■ **Task description**
Only the text belongs in the copy: retype each record exactly as it appears.

--- Material provided Enclosed Below ---

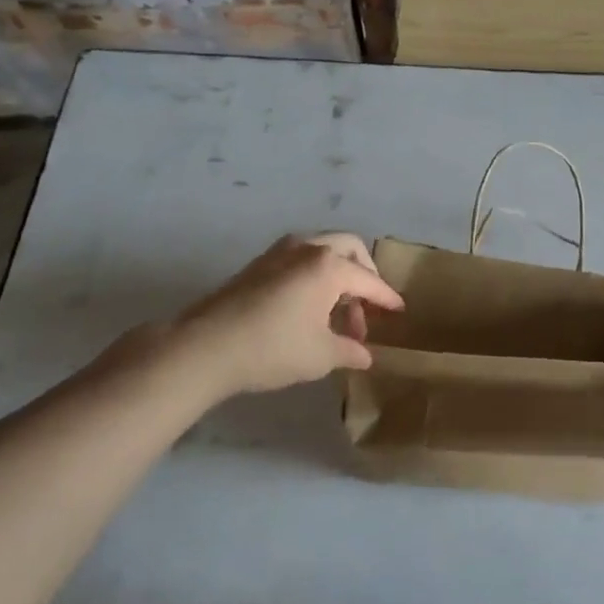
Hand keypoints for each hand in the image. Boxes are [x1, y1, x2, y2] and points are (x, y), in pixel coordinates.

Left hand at [107, 233, 403, 400]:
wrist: (205, 347)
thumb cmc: (272, 348)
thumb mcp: (320, 356)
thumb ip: (349, 351)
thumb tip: (365, 355)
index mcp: (329, 266)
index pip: (369, 280)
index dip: (386, 297)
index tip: (399, 309)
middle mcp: (308, 248)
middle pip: (349, 248)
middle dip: (364, 273)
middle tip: (367, 304)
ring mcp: (279, 252)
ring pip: (322, 250)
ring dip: (338, 273)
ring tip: (337, 312)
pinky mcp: (258, 264)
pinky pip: (300, 258)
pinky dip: (315, 274)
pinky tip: (310, 307)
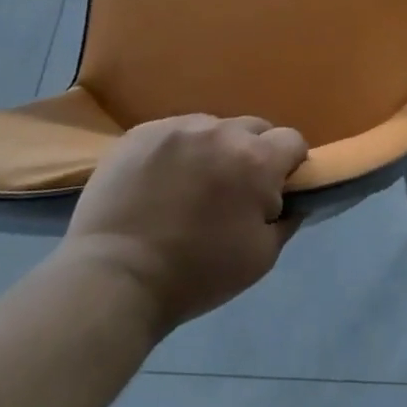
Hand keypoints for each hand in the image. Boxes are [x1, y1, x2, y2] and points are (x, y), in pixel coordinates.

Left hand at [63, 114, 307, 334]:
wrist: (113, 279)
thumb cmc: (196, 274)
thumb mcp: (261, 258)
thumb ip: (287, 219)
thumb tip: (293, 199)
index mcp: (257, 160)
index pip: (292, 140)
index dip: (290, 165)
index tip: (275, 191)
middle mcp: (221, 132)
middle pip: (254, 128)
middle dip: (253, 154)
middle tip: (234, 191)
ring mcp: (177, 127)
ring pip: (212, 128)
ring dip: (213, 150)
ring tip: (190, 186)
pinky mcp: (140, 133)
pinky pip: (174, 133)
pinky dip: (176, 152)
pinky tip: (159, 183)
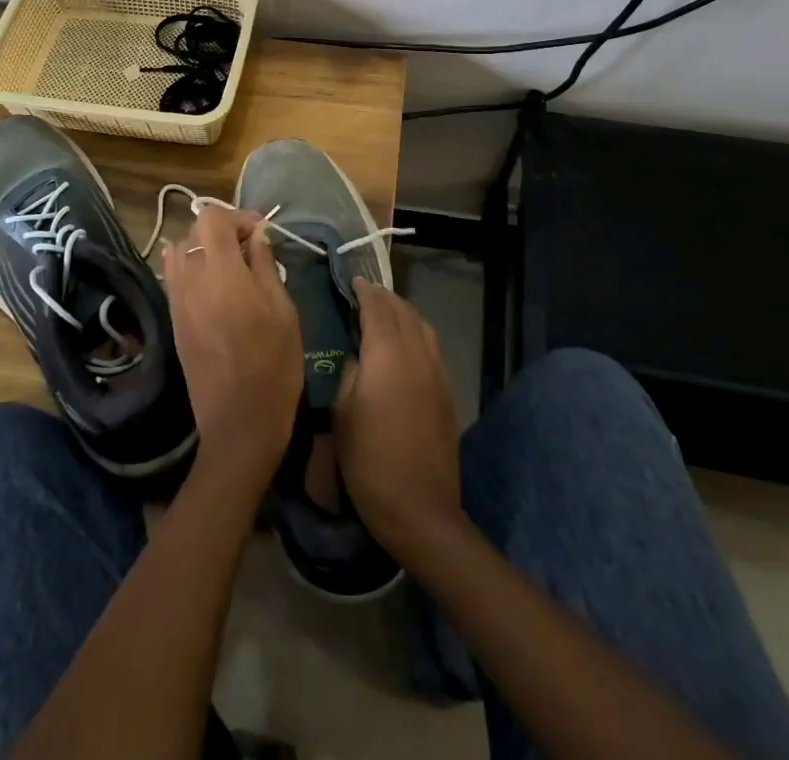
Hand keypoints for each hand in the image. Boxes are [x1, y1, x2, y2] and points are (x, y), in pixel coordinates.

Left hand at [163, 204, 302, 490]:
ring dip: (203, 247)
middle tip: (250, 247)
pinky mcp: (173, 319)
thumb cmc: (273, 366)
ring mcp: (177, 301)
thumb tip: (258, 236)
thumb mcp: (283, 311)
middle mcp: (191, 281)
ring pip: (180, 251)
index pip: (213, 219)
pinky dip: (191, 267)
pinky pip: (174, 276)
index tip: (261, 231)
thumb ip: (265, 266)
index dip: (238, 216)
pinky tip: (214, 283)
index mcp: (221, 274)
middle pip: (194, 231)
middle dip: (222, 229)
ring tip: (231, 264)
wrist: (239, 424)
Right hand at [334, 279, 463, 561]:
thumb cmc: (369, 460)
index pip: (377, 308)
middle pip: (403, 312)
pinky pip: (432, 346)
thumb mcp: (342, 413)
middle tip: (365, 292)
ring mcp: (437, 373)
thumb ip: (349, 371)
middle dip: (384, 297)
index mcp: (387, 355)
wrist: (420, 508)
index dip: (364, 292)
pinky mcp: (447, 392)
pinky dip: (417, 332)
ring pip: (422, 326)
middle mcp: (417, 354)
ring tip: (386, 311)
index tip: (352, 280)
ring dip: (403, 312)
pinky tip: (406, 343)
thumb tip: (357, 353)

--- End of Enclosed Material provided ---

■ **Exercise response**
Hand keypoints for each hand in the image. Boxes are [x1, y1, x2, y2] and points are (x, y), in pixel coordinates.

Left hand at [107, 233, 403, 400]:
wrist: (205, 347)
thumb cmc: (272, 348)
thumb mcp: (320, 356)
thumb ip: (349, 351)
thumb tip: (365, 355)
index mcp: (329, 266)
index pip: (369, 280)
index dip: (386, 297)
index tip: (399, 309)
middle mcp: (308, 248)
middle pip: (349, 248)
middle dip: (364, 273)
middle tip: (367, 304)
ring mcp: (279, 252)
ring pip: (322, 250)
ring dip: (338, 273)
ring tip: (337, 312)
pinky mcp: (258, 264)
pinky pip: (300, 258)
pinky dip: (315, 274)
pinky tip: (310, 307)
Hand keypoints for each hand in the image. Boxes are [x1, y1, x2, y2] and points are (x, y), in pixel coordinates.

Left hand at [63, 114, 307, 334]:
wrist: (113, 279)
thumb cmc: (196, 274)
thumb mcp: (261, 258)
thumb ip: (287, 219)
thumb tip: (293, 199)
index mcp: (257, 160)
index pip: (292, 140)
index dip: (290, 165)
index tip: (275, 191)
middle mcp: (221, 132)
middle pip: (254, 128)
middle dip: (253, 154)
middle tip: (234, 191)
ring mcp: (177, 127)
ring pip: (212, 128)
ring dip: (213, 150)
ring tip: (190, 186)
pinky mcp: (140, 133)
pinky pip: (174, 133)
pinky dip: (176, 152)
pinky tip: (159, 183)
Hand keypoints for each hand in the image. Boxes are [x1, y1, x2, y2] and points are (x, y), in pixel coordinates.

Left hand at [163, 204, 302, 490]:
ring dip: (203, 247)
middle tip: (250, 247)
pinky mcp: (173, 319)
thumb cmc: (273, 366)
ring mcp: (177, 301)
thumb tip: (258, 236)
thumb mcp: (283, 311)
middle mcp: (191, 281)
ring pip: (180, 251)
index pip: (213, 219)
pinky dip: (191, 267)
pinky pip: (174, 276)
index tip: (261, 231)
thumb ip: (265, 266)
index dip: (238, 216)
pinky tip: (214, 283)
index mcp: (221, 274)
middle pip: (194, 231)
middle dip: (222, 229)
ring tip: (231, 264)
wrist: (239, 424)
Right hand at [334, 279, 463, 561]:
thumb cmc: (369, 460)
index pip: (377, 308)
middle pip: (403, 312)
pinky pip: (432, 346)
thumb mcp: (342, 413)
middle tip: (365, 292)
ring mcp: (437, 373)
thumb ip: (349, 371)
middle dip: (384, 297)
index mcp: (387, 355)
wrist: (420, 508)
index dip: (364, 292)
pinky mcp: (447, 392)
pinky dip: (417, 332)
ring pip: (422, 326)
middle mcp: (417, 354)
ring tip: (386, 311)
index tip: (352, 280)
ring dip: (403, 312)
pinky tip: (406, 343)
thumb tip: (357, 353)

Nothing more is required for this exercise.